▸ What is needed
Pictures stay out; please output the remaining data exactly.

▸ Supplied material
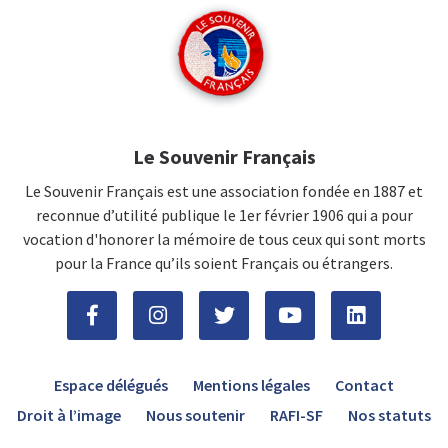
Le Souvenir Français
Le Souvenir Français est une association fondée en 1887 et
reconnue d’utilité publique le 1er février 1906 qui a pour
vocation d'honorer la mémoire de tous ceux qui sont morts
pour la France qu’ils soient Français ou étrangers.
Espace délégués
Mentions légales
Contact
Droit à l’image
Nous soutenir
RAFI-SF
Nos statuts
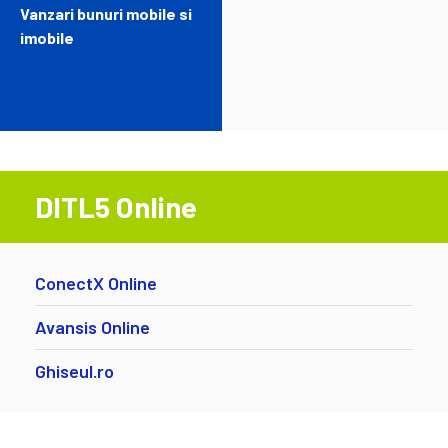
Vanzari bunuri mobile si
imobile
DITL5 Online
ConectX Online
Avansis Online
Ghiseul.ro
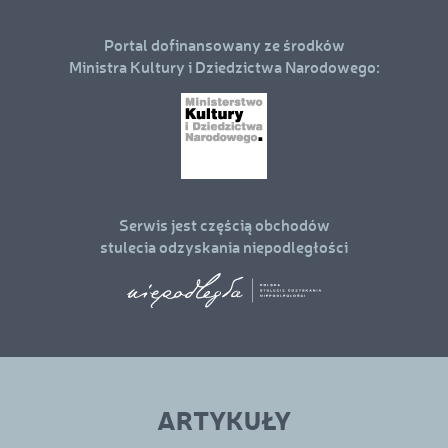
Portal dofinansowany ze środków
Ministra Kultury i Dziedzictwa Narodowego:
Serwis jest częścią obchodów
stulecia odzyskania niepodległości
Linki
menu
ARTYKUŁY
w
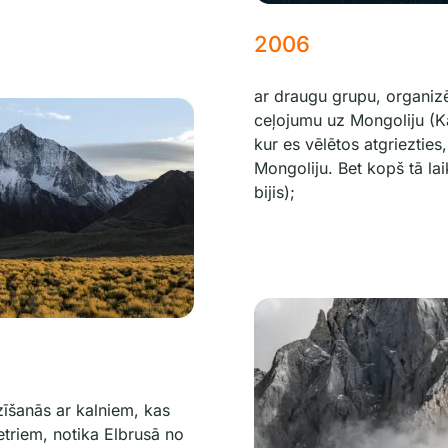
2006
ar draugu grupu, organizē
ceļojumu uz Mongoliju (Ka
kur es vēlētos atgriezties,
Mongoliju. Bet kopš tā la
bijis);
īšanās ar kalniem, kas
triem, notika Elbrusā no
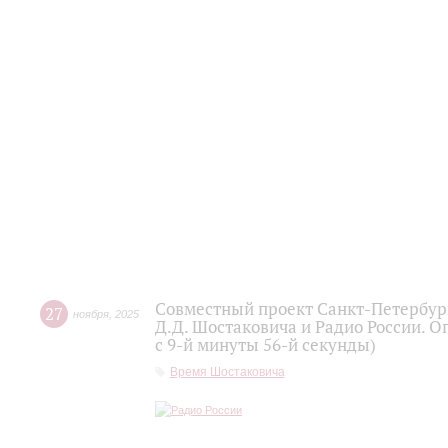
Совместный проект Санкт-Петербур
27
ноября
,
2025
Д.Д. Шостаковича и Радио России. О
с 9-й минуты 56-й секунды)
Время Шостаковича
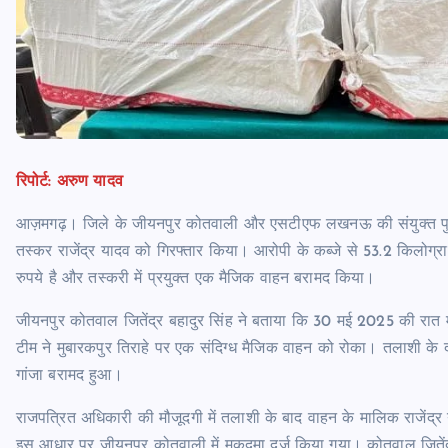
रिपोर्ट: अरुण यादव
आज़मगढ़। जिले के जीयनपुर कोतवाली और एसटीएफ लखनऊ की संयुक्त पुलिस ट
तस्कर राजेंद्र यादव को गिरफ्तार किया। आरोपी के कब्जे से 53.2 किलोग्
रुपये है और तस्करी में प्रयुक्त एक मैजिक वाहन बरामद किया।
जीयनपुर कोतवाल जितेंद्र बहादुर सिंह ने बताया कि 30 मई 2025 की र
टीम ने मुबारकपुर तिराहे पर एक संदिग्ध मैजिक वाहन को रोका। तलाशी के 
गांजा बरामद हुआ।
राजपत्रित अधिकारी की मौजूदगी में तलाशी के बाद वाहन के मालिक राजेंद्र
इस आधार पर जीयनपुर कोतवाली में मुकदमा दर्ज किया गया। कोतवाल जितेंद्र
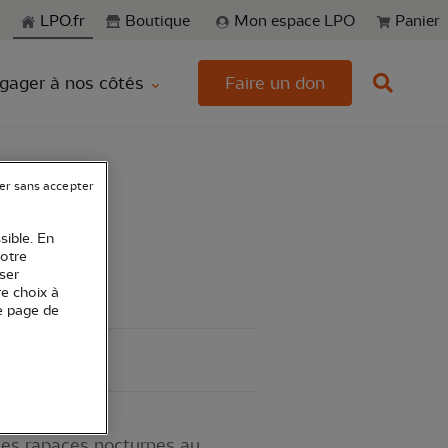
echerche
LPO.fr
Boutique
Mon espace LPO
Panier
gager à nos côtés
Faire un don
er sans accepter
sible. En
votre
ser
re choix à
e page de
 les rapaces nocturnes au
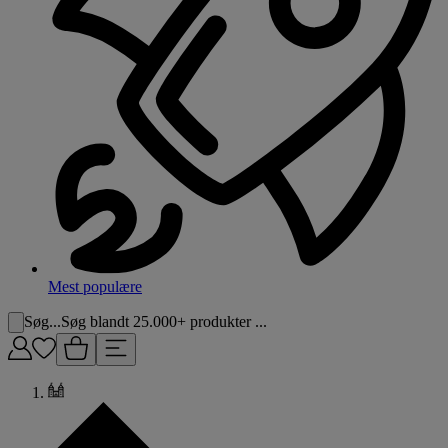
Mest populære
Søg...
Søg blandt 25.000+ produkter ...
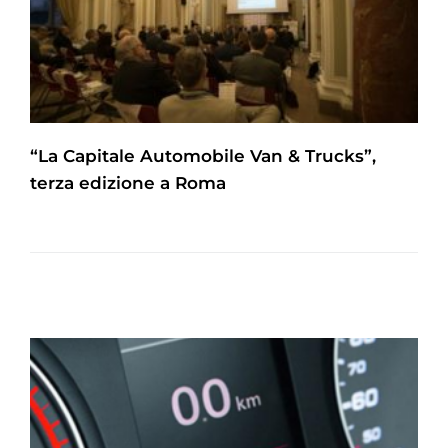
“La Capitale Automobile Van & Trucks”,
terza edizione a Roma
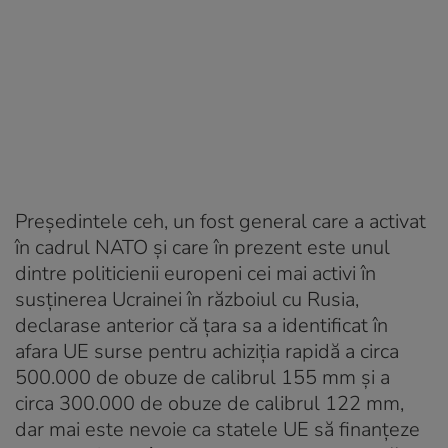
Preşedintele ceh, un fost general care a activat
în cadrul NATO şi care în prezent este unul
dintre politicienii europeni cei mai activi în
susţinerea Ucrainei în războiul cu Rusia,
declarase anterior că ţara sa a identificat în
afara UE surse pentru achiziţia rapidă a circa
500.000 de obuze de calibrul 155 mm şi a
circa 300.000 de obuze de calibrul 122 mm,
dar mai este nevoie ca statele UE să finanţeze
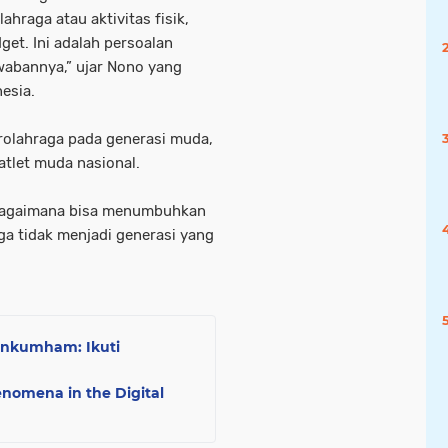
hraga atau aktivitas fisik,
et. Ini adalah persoalan
wabannya,” ujar Nono yang
esia.
erolahraga pada generasi muda,
atlet muda nasional.
a, bagaimana bisa menumbuhkan
a tidak menjadi generasi yang
menkumham: Ikuti
enomena in the Digital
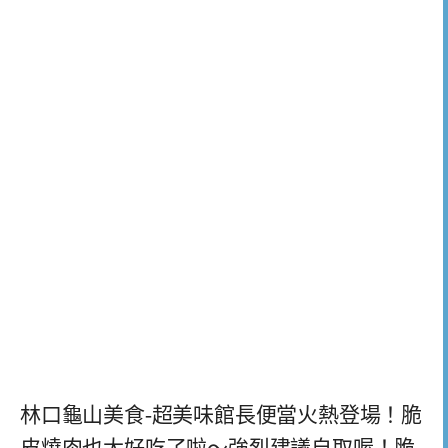
林口龜山美食-超美味館長便當火熱登場！脆
皮燒肉也太好吃了啦～強烈建議自取喔！脆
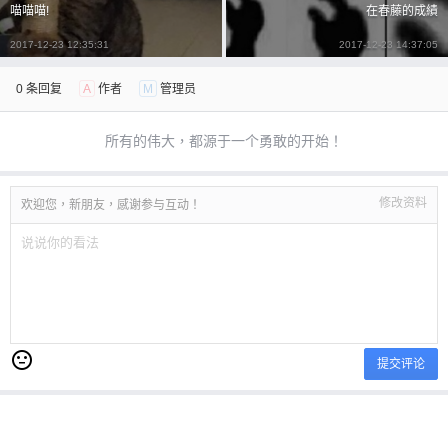
喵喵喵!
在春藤的成績
2017-12-23 12:35:31
2017-12-23 14:37:05
0 条回复
A
作者
M
管理员
所有的伟大，都源于一个勇敢的开始！
修改资料
欢迎您，新朋友，感谢参与互动！
提交评论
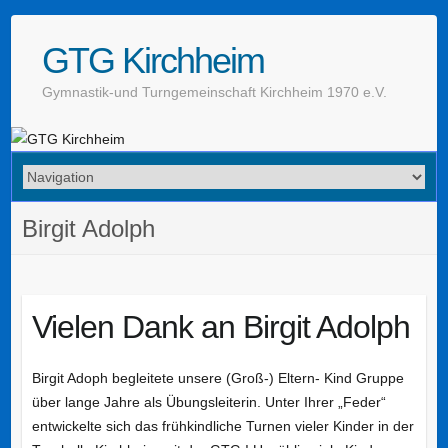
GTG Kirchheim
Gymnastik-und Turngemeinschaft Kirchheim 1970 e.V.
Birgit Adolph
Vielen Dank an Birgit Adolph
Birgit Adoph begleitete unsere (Groß-) Eltern- Kind Gruppe
über lange Jahre als Übungsleiterin. Unter Ihrer „Feder“
entwickelte sich das frühkindliche Turnen vieler Kinder in der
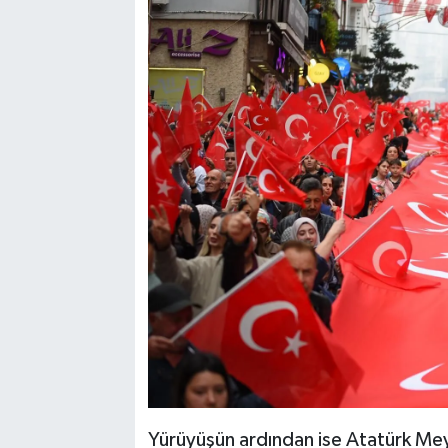
Yürüyüşün ardından ise Atatürk Meyd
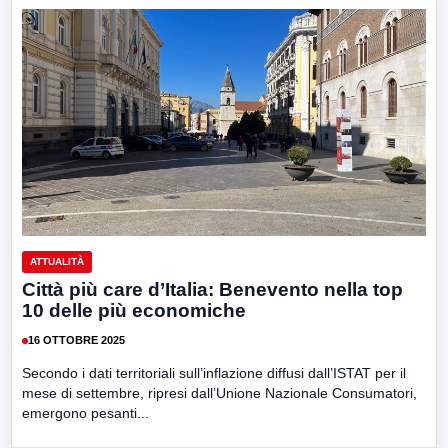
ATTUALITÀ
Città più care d’Italia: Benevento nella top
10 delle più economiche
16 OTTOBRE 2025
Secondo i dati territoriali sull’inflazione diffusi dall’ISTAT per il
mese di settembre, ripresi dall’Unione Nazionale Consumatori,
emergono pesanti...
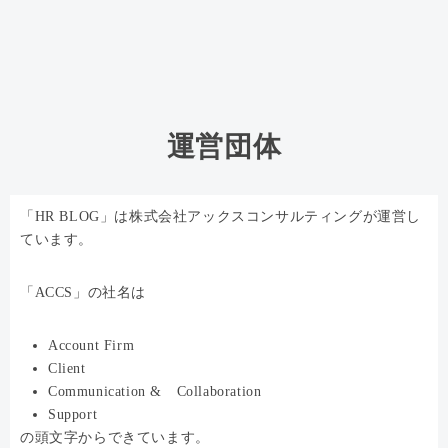
運営団体
「HR BLOG」は株式会社アックスコンサルティングが運営し
ています。
「ACCS」の社名は
Account Firm
Client
Communication & Collaboration
Support
の頭文字からできています。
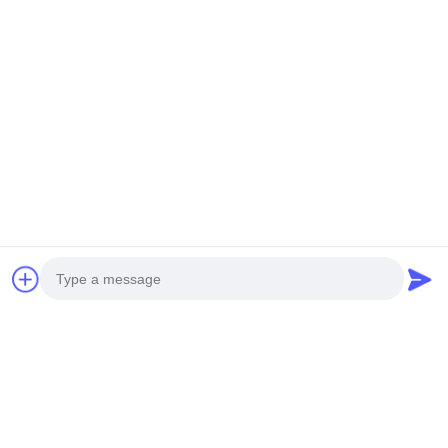
Photo
Video Call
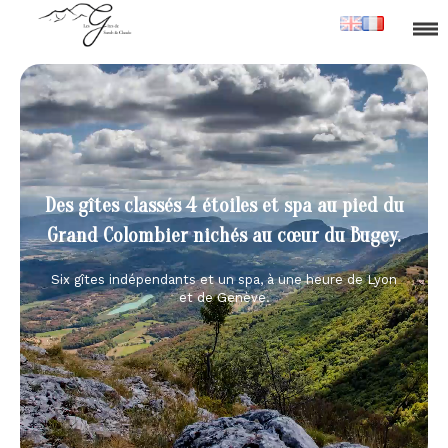
Des gîtes classés 4 étoiles et spa au pied du
Grand Colombier nichés au cœur du Bugey.
Six gîtes indépendants et un spa, à une heure de Lyon
et de Genève.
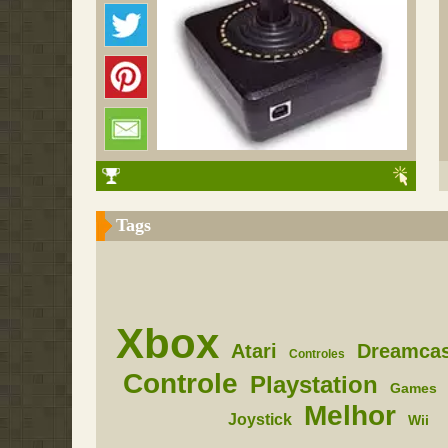
Tags
Xbox
Atari
Dreamcas
Controles
Controle
Playstation
Games
Melhor
Joystick
Wii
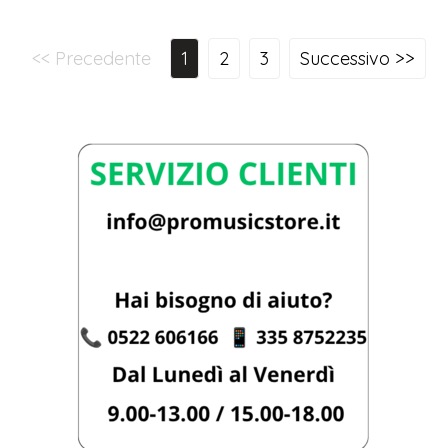
<< Precedente
1
2
3
Successivo >>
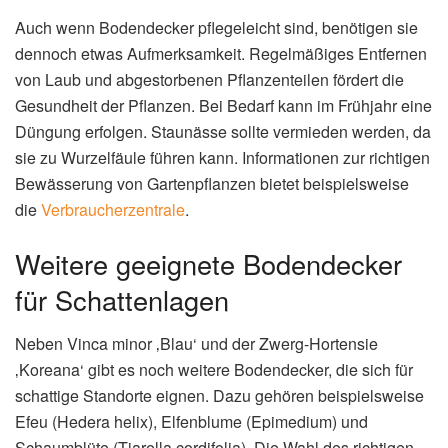
Auch wenn Bodendecker pflegeleicht sind, benötigen sie
dennoch etwas Aufmerksamkeit. Regelmäßiges Entfernen
von Laub und abgestorbenen Pflanzenteilen fördert die
Gesundheit der Pflanzen. Bei Bedarf kann im Frühjahr eine
Düngung erfolgen. Staunässe sollte vermieden werden, da
sie zu Wurzelfäule führen kann. Informationen zur richtigen
Bewässerung von Gartenpflanzen bietet beispielsweise
die
Verbraucherzentrale
.
Weitere geeignete Bodendecker
für Schattenlagen
Neben Vinca minor ‚Blau‘ und der Zwerg-Hortensie
‚Koreana‘ gibt es noch weitere Bodendecker, die sich für
schattige Standorte eignen. Dazu gehören beispielsweise
Efeu (Hedera helix), Elfenblume (Epimedium) und
Schaumblüte (Tiarella cordifolia). Die Wahl des richtigen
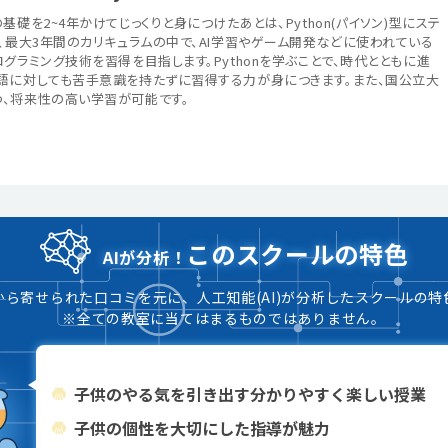
礎を2~4年かけてじっくりと身につけたあとは、Python(パイソン)型にステ
、最大3年間のカリキュラムの中で、AI学習やゲーム開発などに使われている
グラミング技術を習得を目指します。Pythonを学ぶことで、時代とともに進
語に対しても苦手意識を持たずに習得する力が身につきます。また、国公立大
、将来性の高い学習が可能です。
このスクールの特色
AIが分析！
から寄せられた口コミを元に、人工知能(AI)が分析したスクールの特
※全ての教室に当てはまるものではありません。
子供のやる気を引き出す分かりやすく楽しい授業
子供の個性を大切にした指導が魅力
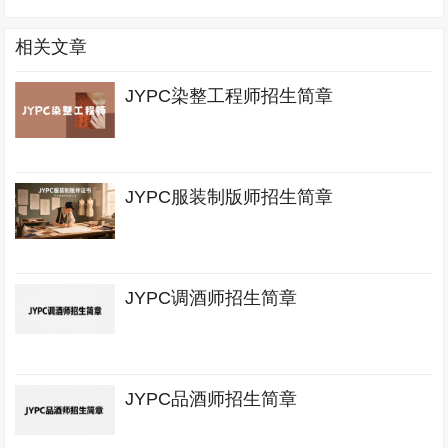
相关文章
JYPC染整工程师招生简章
JYPC服装制版师招生简章
JYPC调酒师招生简章
JYPC品酒师招生简章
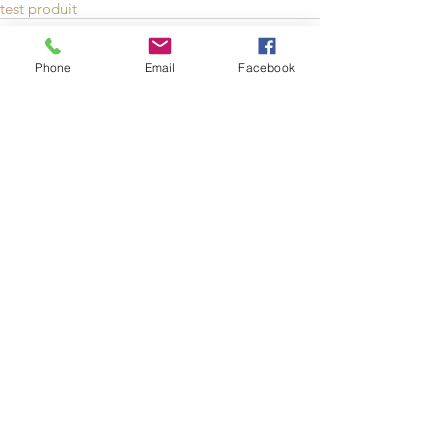
test produit
Phone
Email
Facebook
Voir tout
Posts similaires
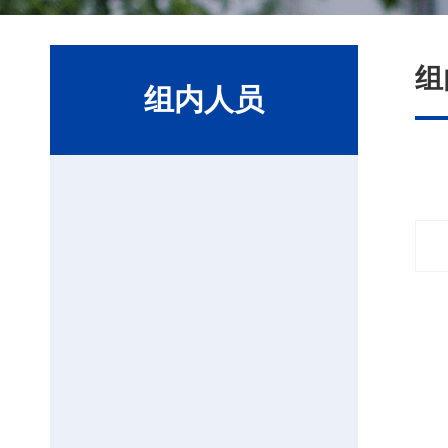
组
组内人员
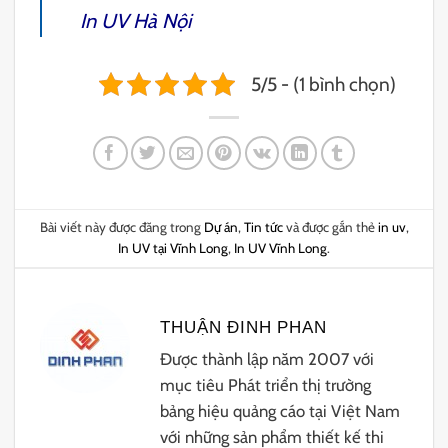
In UV Hà Nội
5/5 - (1 bình chọn)
Bài viết này được đăng trong
Dự án
,
Tin tức
và được gắn thẻ
in uv
,
In UV tại Vĩnh Long
,
In UV Vĩnh Long
.
THUẬN ĐINH PHAN
Được thành lập năm 2007 với
mục tiêu Phát triển thị trường
bảng hiệu quảng cáo tại Việt Nam
với những sản phẩm thiết kế thi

▸ Result of the task
Le Souvenir Français
Le Souvenir Français est une association fondée en 1887 et
reconnue d’utilité publique le 1er février 1906 qui a pour
vocation d'honorer la mémoire de tous ceux qui sont morts
pour la France qu’ils soient Français ou étrangers.
Espace délégués
Mentions légales
Contact
Droit à l’image
Nous soutenir
RAFI-SF
Nos statuts
Vanzari bunuri mobile si
imobile
DITL5 Online
ConectX Online
Avansis Online
Ghiseul.ro
Portal dofinansowany ze środków
Ministra Kultury i Dziedzictwa Narodowego:
Serwis jest częścią obchodów
stulecia odzyskania niepodległości
Linki
menu
ARTYKUŁY
w
2006
ar draugu grupu, organizē
ceļojumu uz Mongoliju (Ka
kur es vēlētos atgriezties,
Mongoliju. Bet kopš tā la
bijis);
īšanās ar kalniem, kas
triem, notika Elbrusā no
Совместный проект Санкт-Петербур
27
ноября
,
2025
Д.Д. Шостаковича и Радио России. О
с 9-й минуты 56-й секунды)
Время Шостаковича
रिपोर्ट: अरुण यादव
आज़मगढ़। जिले के जीयनपुर कोतवाली और एसटीएफ लखनऊ की संयुक्त पुलिस ट
तस्कर राजेंद्र यादव को गिरफ्तार किया। आरोपी के कब्जे से 53.2 किलोग्
रुपये है और तस्करी में प्रयुक्त एक मैजिक वाहन बरामद किया।
जीयनपुर कोतवाल जितेंद्र बहादुर सिंह ने बताया कि 30 मई 2025 की र
टीम ने मुबारकपुर तिराहे पर एक संदिग्ध मैजिक वाहन को रोका। तलाशी के 
गांजा बरामद हुआ।
राजपत्रित अधिकारी की मौजूदगी में तलाशी के बाद वाहन के मालिक राजेंद्र
इस आधार पर जीयनपुर कोतवाली में मुकदमा दर्ज किया गया। कोतवाल जितेंद्र
echerche
LPO.fr
Boutique
Mon espace LPO
Panier
gager à nos côtés
Faire un don
er sans accepter
sible. En
votre
ser
re choix à
e page de
 les rapaces nocturnes au
Mest populære
Søg...
Søg blandt 25.000+ produkter ...
“La Capitale Automobile Van & Trucks”,
terza edizione a Roma
Preşedintele ceh, un fost general care a activat
în cadrul NATO şi care în prezent este unul
dintre politicienii europeni cei mai activi în
susţinerea Ucrainei în războiul cu Rusia,
declarase anterior că ţara sa a identificat în
afara UE surse pentru achiziţia rapidă a circa
500.000 de obuze de calibrul 155 mm şi a
circa 300.000 de obuze de calibrul 122 mm,
dar mai este nevoie ca statele UE să finanţeze
hraga atau aktivitas fisik,
et. Ini adalah persoalan
wabannya,” ujar Nono yang
esia.
erolahraga pada generasi muda,
atlet muda nasional.
a, bagaimana bisa menumbuhkan
a tidak menjadi generasi yang
menkumham: Ikuti
enomena in the Digital
林口龜山美食-超美味館長便當火熱登場！脆
皮燒肉也太好吃了啦～強烈建議自取喔！脆
喵喵喵!
在春藤的成績
2017-12-23 12:35:31
2017-12-23 14:37:05
0 条回复
A
作者
M
管理员
所有的伟大，都源于一个勇敢的开始！
修改资料
欢迎您，新朋友，感谢参与互动！
提交评论
GTG Kirchheim
Gymnastik-und Turngemeinschaft Kirchheim 1970 e.V.
Birgit Adolph
Vielen Dank an Birgit Adolph
Birgit Adoph begleitete unsere (Groß-) Eltern- Kind Gruppe
über lange Jahre als Übungsleiterin. Unter Ihrer „Feder“
entwickelte sich das frühkindliche Turnen vieler Kinder in der
Yürüyüşün ardından ise Atatürk Meyd
ATTUALITÀ
Città più care d’Italia: Benevento nella top
10 delle più economiche
16 OTTOBRE 2025
Secondo i dati territoriali sull’inflazione diffusi dall’ISTAT per il
mese di settembre, ripresi dall’Unione Nazionale Consumatori,
emergono pesanti...
運営団体
「HR BLOG」は株式会社アックスコンサルティングが運営し
ています。
「ACCS」の社名は
Account Firm
Client
Communication & Collaboration
Support
の頭文字からできています。
Photo
Video Call
Des gîtes classés 4 étoiles et spa au pied du
Grand Colombier nichés au cœur du Bugey.
Six gîtes indépendants et un spa, à une heure de Lyon
et de Genève.
Tags
Xbox
Atari
Dreamcas
Controles
Controle
Playstation
Games
Melhor
Joystick
Wii
<< Precedente
1
2
3
Successivo >>
Auch wenn Bodendecker pflegeleicht sind, benötigen sie
dennoch etwas Aufmerksamkeit. Regelmäßiges Entfernen
von Laub und abgestorbenen Pflanzenteilen fördert die
Gesundheit der Pflanzen. Bei Bedarf kann im Frühjahr eine
Düngung erfolgen. Staunässe sollte vermieden werden, da
sie zu Wurzelfäule führen kann. Informationen zur richtigen
Bewässerung von Gartenpflanzen bietet beispielsweise
die
Verbraucherzentrale
.
Weitere geeignete Bodendecker
für Schattenlagen
Neben Vinca minor ‚Blau‘ und der Zwerg-Hortensie
‚Koreana‘ gibt es noch weitere Bodendecker, die sich für
schattige Standorte eignen. Dazu gehören beispielsweise
Efeu (Hedera helix), Elfenblume (Epimedium) und
Schaumblüte (Tiarella cordifolia). Die Wahl des richtigen
礎を2~4年かけてじっくりと身につけたあとは、Python(パイソン)型にステ
、最大3年間のカリキュラムの中で、AI学習やゲーム開発などに使われている
グラミング技術を習得を目指します。Pythonを学ぶことで、時代とともに進
語に対しても苦手意識を持たずに習得する力が身につきます。また、国公立大
、将来性の高い学習が可能です。
このスクールの特色
AIが分析！
から寄せられた口コミを元に、人工知能(AI)が分析したスクールの特
※全ての教室に当てはまるものではありません。
子供のやる気を引き出す分かりやすく楽しい授業
子供の個性を大切にした指導が魅力
相关文章
JYPC染整工程师招生简章
JYPC服装制版师招生简章
JYPC调酒师招生简章
JYPC品酒师招生简章
test produit
Phone
Email
Facebook
Voir tout
Posts similaires
组
组内人员
In UV Hà Nội
5/5 - (1 bình chọn)
Bài viết này được đăng trong
Dự án
,
Tin tức
và được gắn thẻ
in uv
,
In UV tại Vĩnh Long
,
In UV Vĩnh Long
.
THUẬN ĐINH PHAN
Được thành lập năm 2007 với
mục tiêu Phát triển thị trường
bảng hiệu quảng cáo tại Việt Nam
với những sản phẩm thiết kế thi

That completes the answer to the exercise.